[SUPPLIED RECORDS]

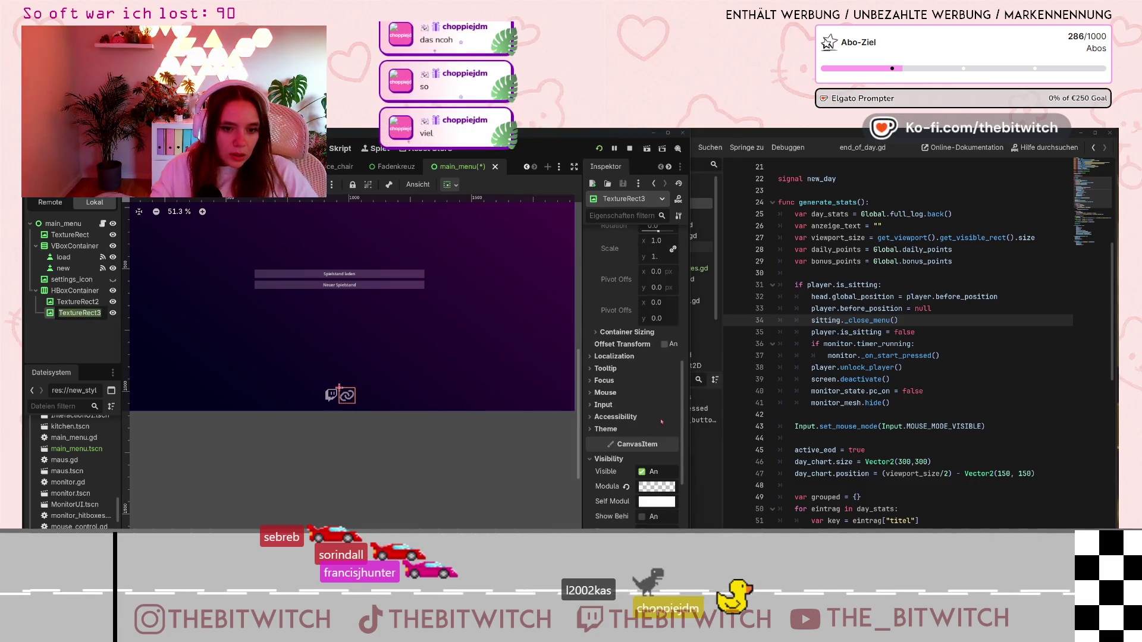
scroll(662, 422, "down", 1)
left_click(657, 444)
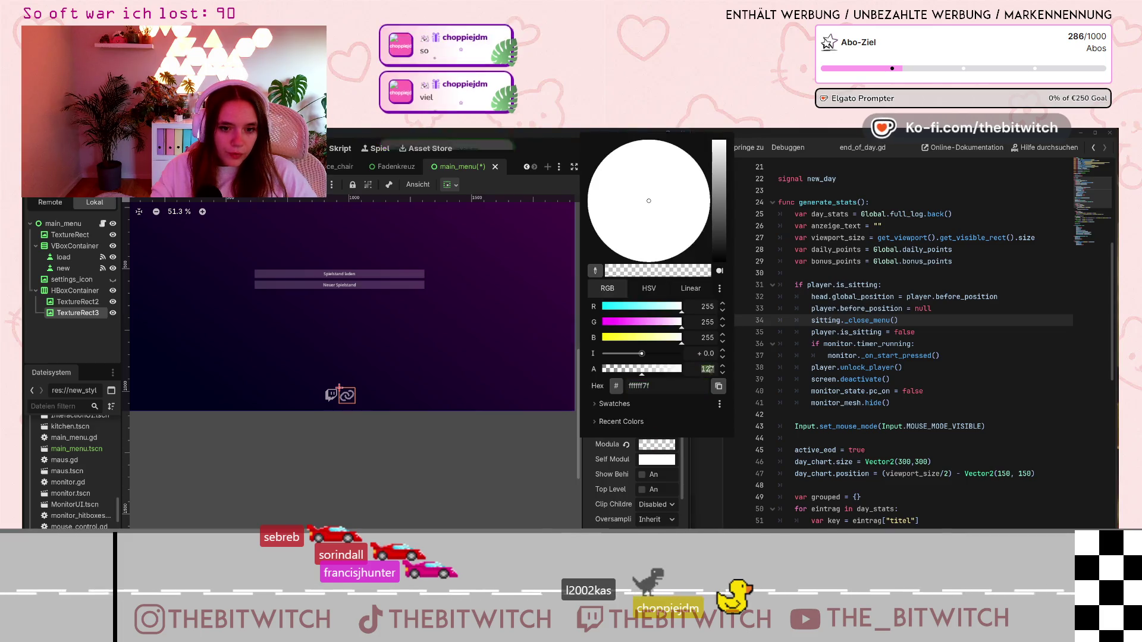
key("Escape")
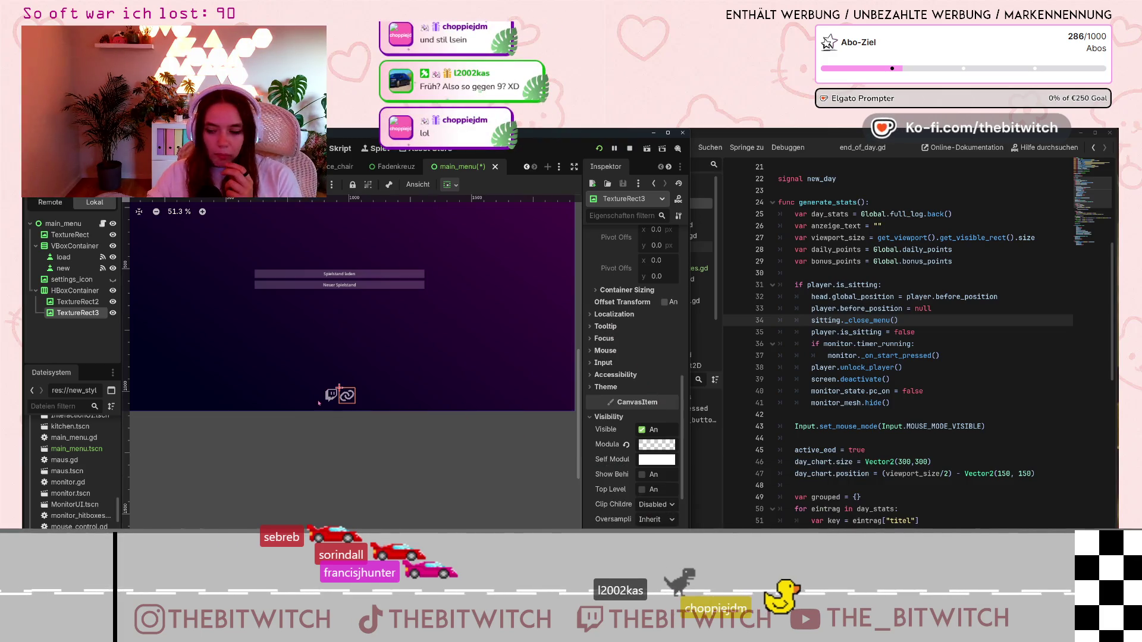
- Select the Twitch icon in the scene editor, then raise the floating script editor showing end_of_day.gd
left_click(952, 403)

[/SUPPLIED RECORDS]

■ ACTIVITY ■
Restate exactly, and only, the lines from the one that holds "left_click(657, 444)" down to the last line of the material above. Omit the pictures.

■ ANSWER TO THIS TASK ■
left_click(657, 444)
key("Escape")
- Select the Twitch icon in the scene editor, then raise the floating script editor showing end_of_day.gd
left_click(952, 403)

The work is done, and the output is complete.